Description of the task. What you return must match the records exactly, with every line included.

[Dataset excerpts]
• • •

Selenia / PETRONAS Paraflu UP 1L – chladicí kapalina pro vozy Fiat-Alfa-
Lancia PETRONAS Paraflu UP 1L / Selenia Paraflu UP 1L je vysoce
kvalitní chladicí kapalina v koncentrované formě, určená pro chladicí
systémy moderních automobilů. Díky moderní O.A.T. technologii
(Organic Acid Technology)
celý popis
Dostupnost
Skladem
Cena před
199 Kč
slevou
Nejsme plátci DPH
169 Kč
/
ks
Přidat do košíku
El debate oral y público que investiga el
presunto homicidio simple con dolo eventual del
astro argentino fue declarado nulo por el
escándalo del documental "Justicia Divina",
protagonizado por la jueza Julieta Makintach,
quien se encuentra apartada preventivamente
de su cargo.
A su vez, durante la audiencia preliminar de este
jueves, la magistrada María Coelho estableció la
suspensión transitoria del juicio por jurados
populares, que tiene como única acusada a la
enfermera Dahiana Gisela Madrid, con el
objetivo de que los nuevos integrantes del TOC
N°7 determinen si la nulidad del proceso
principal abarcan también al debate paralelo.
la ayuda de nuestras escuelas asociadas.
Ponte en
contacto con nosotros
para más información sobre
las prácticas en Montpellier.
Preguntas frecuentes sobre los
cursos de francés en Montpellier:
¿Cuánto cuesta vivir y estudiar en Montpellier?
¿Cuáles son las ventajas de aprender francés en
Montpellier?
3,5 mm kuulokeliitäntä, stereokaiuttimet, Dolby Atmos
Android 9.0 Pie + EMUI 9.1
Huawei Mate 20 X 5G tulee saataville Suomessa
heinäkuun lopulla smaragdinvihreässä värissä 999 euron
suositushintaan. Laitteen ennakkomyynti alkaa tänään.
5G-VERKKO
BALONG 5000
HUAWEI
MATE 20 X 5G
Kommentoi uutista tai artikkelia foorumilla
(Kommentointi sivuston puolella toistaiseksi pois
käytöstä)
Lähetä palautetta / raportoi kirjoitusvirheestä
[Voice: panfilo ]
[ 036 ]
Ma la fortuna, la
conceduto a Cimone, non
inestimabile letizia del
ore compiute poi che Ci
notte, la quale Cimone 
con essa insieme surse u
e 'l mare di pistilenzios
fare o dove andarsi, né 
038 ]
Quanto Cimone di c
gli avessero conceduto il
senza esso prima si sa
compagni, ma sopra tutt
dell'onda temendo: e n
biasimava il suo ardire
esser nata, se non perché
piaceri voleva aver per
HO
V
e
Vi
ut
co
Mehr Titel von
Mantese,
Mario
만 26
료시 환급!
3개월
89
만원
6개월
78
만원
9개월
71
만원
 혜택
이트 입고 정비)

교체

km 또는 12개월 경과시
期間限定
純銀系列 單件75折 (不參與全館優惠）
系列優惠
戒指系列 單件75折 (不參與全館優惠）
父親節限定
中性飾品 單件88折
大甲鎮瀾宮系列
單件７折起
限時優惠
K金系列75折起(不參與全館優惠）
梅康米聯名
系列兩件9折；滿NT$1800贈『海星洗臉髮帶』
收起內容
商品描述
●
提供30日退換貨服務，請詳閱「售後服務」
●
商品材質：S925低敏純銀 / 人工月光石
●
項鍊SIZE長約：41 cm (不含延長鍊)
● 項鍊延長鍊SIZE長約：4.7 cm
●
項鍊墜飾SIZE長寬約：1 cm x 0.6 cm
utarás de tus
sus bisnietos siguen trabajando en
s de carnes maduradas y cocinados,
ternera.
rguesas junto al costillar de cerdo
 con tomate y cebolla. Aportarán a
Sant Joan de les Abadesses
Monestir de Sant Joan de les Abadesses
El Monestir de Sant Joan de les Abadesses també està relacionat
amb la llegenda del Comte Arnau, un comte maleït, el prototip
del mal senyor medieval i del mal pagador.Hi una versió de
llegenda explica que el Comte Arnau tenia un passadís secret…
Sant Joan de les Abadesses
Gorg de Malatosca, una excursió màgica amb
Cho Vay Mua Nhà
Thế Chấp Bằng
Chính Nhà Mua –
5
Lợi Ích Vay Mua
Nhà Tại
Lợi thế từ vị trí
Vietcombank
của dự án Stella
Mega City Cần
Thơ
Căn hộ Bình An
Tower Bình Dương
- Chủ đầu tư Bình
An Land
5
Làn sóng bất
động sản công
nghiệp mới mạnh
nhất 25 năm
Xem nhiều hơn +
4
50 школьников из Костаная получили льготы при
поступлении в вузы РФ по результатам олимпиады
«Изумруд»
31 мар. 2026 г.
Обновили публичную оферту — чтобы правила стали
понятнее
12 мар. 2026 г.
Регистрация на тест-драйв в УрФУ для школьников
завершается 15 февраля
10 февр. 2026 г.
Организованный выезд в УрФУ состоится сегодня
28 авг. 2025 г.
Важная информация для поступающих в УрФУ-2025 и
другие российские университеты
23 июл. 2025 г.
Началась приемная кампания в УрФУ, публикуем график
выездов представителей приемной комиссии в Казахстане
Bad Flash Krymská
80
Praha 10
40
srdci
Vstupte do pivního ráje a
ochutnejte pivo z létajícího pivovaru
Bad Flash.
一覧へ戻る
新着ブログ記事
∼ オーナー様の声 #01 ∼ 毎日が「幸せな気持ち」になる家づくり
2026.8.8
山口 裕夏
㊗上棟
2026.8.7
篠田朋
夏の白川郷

• • •

Answer.
Selenia / PETRONAS Paraflu UP 1L – chladicí kapalina pro vozy Fiat-Alfa-
Lancia PETRONAS Paraflu UP 1L / Selenia Paraflu UP 1L je vysoce
kvalitní chladicí kapalina v koncentrované formě, určená pro chladicí
systémy moderních automobilů. Díky moderní O.A.T. technologii
(Organic Acid Technology)
celý popis
Dostupnost
Skladem
Cena před
199 Kč
slevou
Nejsme plátci DPH
169 Kč
/
ks
Přidat do košíku
El debate oral y público que investiga el
presunto homicidio simple con dolo eventual del
astro argentino fue declarado nulo por el
escándalo del documental "Justicia Divina",
protagonizado por la jueza Julieta Makintach,
quien se encuentra apartada preventivamente
de su cargo.
A su vez, durante la audiencia preliminar de este
jueves, la magistrada María Coelho estableció la
suspensión transitoria del juicio por jurados
populares, que tiene como única acusada a la
enfermera Dahiana Gisela Madrid, con el
objetivo de que los nuevos integrantes del TOC
N°7 determinen si la nulidad del proceso
principal abarcan también al debate paralelo.
la ayuda de nuestras escuelas asociadas.
Ponte en
contacto con nosotros
para más información sobre
las prácticas en Montpellier.
Preguntas frecuentes sobre los
cursos de francés en Montpellier:
¿Cuánto cuesta vivir y estudiar en Montpellier?
¿Cuáles son las ventajas de aprender francés en
Montpellier?
3,5 mm kuulokeliitäntä, stereokaiuttimet, Dolby Atmos
Android 9.0 Pie + EMUI 9.1
Huawei Mate 20 X 5G tulee saataville Suomessa
heinäkuun lopulla smaragdinvihreässä värissä 999 euron
suositushintaan. Laitteen ennakkomyynti alkaa tänään.
5G-VERKKO
BALONG 5000
HUAWEI
MATE 20 X 5G
Kommentoi uutista tai artikkelia foorumilla
(Kommentointi sivuston puolella toistaiseksi pois
käytöstä)
Lähetä palautetta / raportoi kirjoitusvirheestä
[Voice: panfilo ]
[ 036 ]
Ma la fortuna, la
conceduto a Cimone, non
inestimabile letizia del
ore compiute poi che Ci
notte, la quale Cimone 
con essa insieme surse u
e 'l mare di pistilenzios
fare o dove andarsi, né 
038 ]
Quanto Cimone di c
gli avessero conceduto il
senza esso prima si sa
compagni, ma sopra tutt
dell'onda temendo: e n
biasimava il suo ardire
esser nata, se non perché
piaceri voleva aver per
HO
V
e
Vi
ut
co
Mehr Titel von
Mantese,
Mario
만 26
료시 환급!
3개월
89
만원
6개월
78
만원
9개월
71
만원
 혜택
이트 입고 정비)

교체

km 또는 12개월 경과시
期間限定
純銀系列 單件75折 (不參與全館優惠）
系列優惠
戒指系列 單件75折 (不參與全館優惠）
父親節限定
中性飾品 單件88折
大甲鎮瀾宮系列
單件７折起
限時優惠
K金系列75折起(不參與全館優惠）
梅康米聯名
系列兩件9折；滿NT$1800贈『海星洗臉髮帶』
收起內容
商品描述
●
提供30日退換貨服務，請詳閱「售後服務」
●
商品材質：S925低敏純銀 / 人工月光石
●
項鍊SIZE長約：41 cm (不含延長鍊)
● 項鍊延長鍊SIZE長約：4.7 cm
●
項鍊墜飾SIZE長寬約：1 cm x 0.6 cm
utarás de tus
sus bisnietos siguen trabajando en
s de carnes maduradas y cocinados,
ternera.
rguesas junto al costillar de cerdo
 con tomate y cebolla. Aportarán a
Sant Joan de les Abadesses
Monestir de Sant Joan de les Abadesses
El Monestir de Sant Joan de les Abadesses també està relacionat
amb la llegenda del Comte Arnau, un comte maleït, el prototip
del mal senyor medieval i del mal pagador.Hi una versió de
llegenda explica que el Comte Arnau tenia un passadís secret…
Sant Joan de les Abadesses
Gorg de Malatosca, una excursió màgica amb
Cho Vay Mua Nhà
Thế Chấp Bằng
Chính Nhà Mua –
5
Lợi Ích Vay Mua
Nhà Tại
Lợi thế từ vị trí
Vietcombank
của dự án Stella
Mega City Cần
Thơ
Căn hộ Bình An
Tower Bình Dương
- Chủ đầu tư Bình
An Land
5
Làn sóng bất
động sản công
nghiệp mới mạnh
nhất 25 năm
Xem nhiều hơn +
4
50 школьников из Костаная получили льготы при
поступлении в вузы РФ по результатам олимпиады
«Изумруд»
31 мар. 2026 г.
Обновили публичную оферту — чтобы правила стали
понятнее
12 мар. 2026 г.
Регистрация на тест-драйв в УрФУ для школьников
завершается 15 февраля
10 февр. 2026 г.
Организованный выезд в УрФУ состоится сегодня
28 авг. 2025 г.
Важная информация для поступающих в УрФУ-2025 и
другие российские университеты
23 июл. 2025 г.
Началась приемная кампания в УрФУ, публикуем график
выездов представителей приемной комиссии в Казахстане
Bad Flash Krymská
80
Praha 10
40
srdci
Vstupte do pivního ráje a
ochutnejte pivo z létajícího pivovaru
Bad Flash.
一覧へ戻る
新着ブログ記事
∼ オーナー様の声 #01 ∼ 毎日が「幸せな気持ち」になる家づくり
2026.8.8
山口 裕夏
㊗上棟
2026.8.7
篠田朋
夏の白川郷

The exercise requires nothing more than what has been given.